The truth is there’s only ever been one time where I’ve felt like our relationship truly belonged to just me and Jake, and that was our night at Lumb Falls.

“So talk to him, tell him this,” Simone urges, gently.

I shake my head, no.

“You’re a stubborn ass, Trudy Bennett. Give the guy a fighting chance, seriously, because currently he’s all broken up and hurting over something he didn’t do, desperate to reach you and let you know that. But currently he’s fighting out of the wrong corner.
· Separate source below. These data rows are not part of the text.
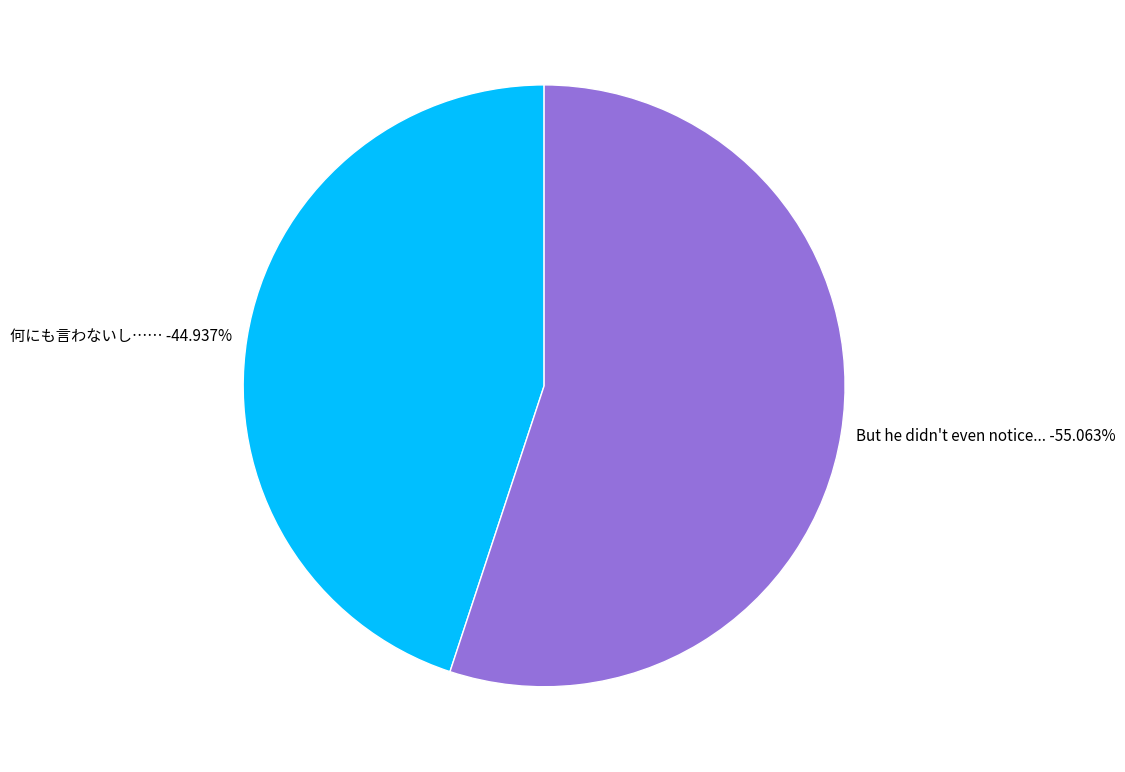

Is it true that But he didn't even notice... is 48% of the pie?

False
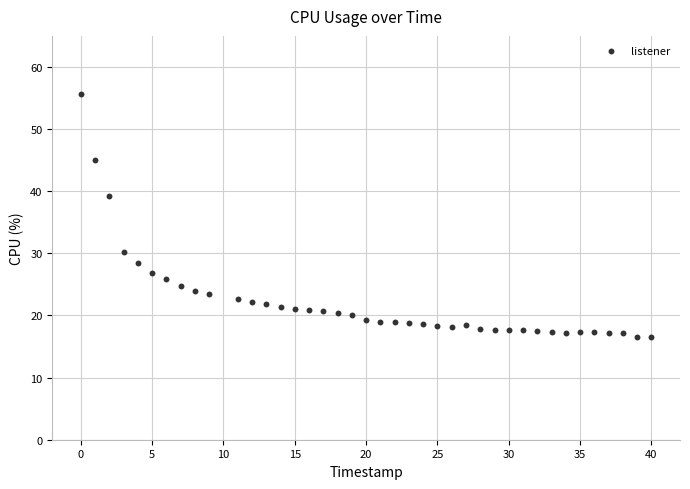

What is the range of X values (max minus min)?

40.0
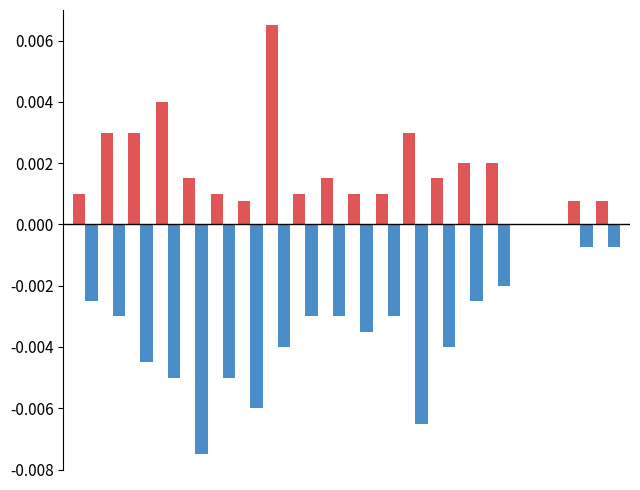

True or false: EntladeLeistung has a value of -0.0 at 8.

False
It’s not fair to him, Tru, and you know it.”

I’ve been mulling over what Simone said for hours.

She’s right, and I know it. I should tell Jake that I believe him over the girl, and what my real fears are about being with him.

But I can’t.

Because if I do he’ll talk me back into his life, and right now that just isn’t what I want.

Well, I think it isn’t.

I’m standing backstage at Madison Square Garden with Simone. The support band is playing. They’re pretty good. Really good in fact.

They’re a local band who won a competition through a radio station to support TMS here at their show in New York.

It was Jake’s idea to put the contest out. No one knows that, except for me and Stuart. Jake credited it as the bands idea.

He has such a good heart. I wish he would show it to more people than just me.

Ben drove Simone and I here from the hotel. I’ve got my luggage in the car. Ben is going to take me straight to the airport after the show. All I have to do is let him know when I’m ready to leave. Simone is staying on in New York to spend a few days with Denny.

I haven’t seen or spoken to Jake since this morning, which is a good thing. I think.

I don’t know.

I don’t know anything anymore.

Spotting us, Denny comes over, eyes firmly pinned on Simone. I’m so happy they found each other. One good thing to come out of me and Jake, I guess.

I drift off to the side giving them some space. I hate being the third wheel at the best of times. At the worst of times, even more so.

Just knowing Jake is around here somewhere is driving me nuts. I’m on constant high-alert for any sign of him.

So far, nothing yet. I’m wondering if he’s avoiding me after our fight this morning.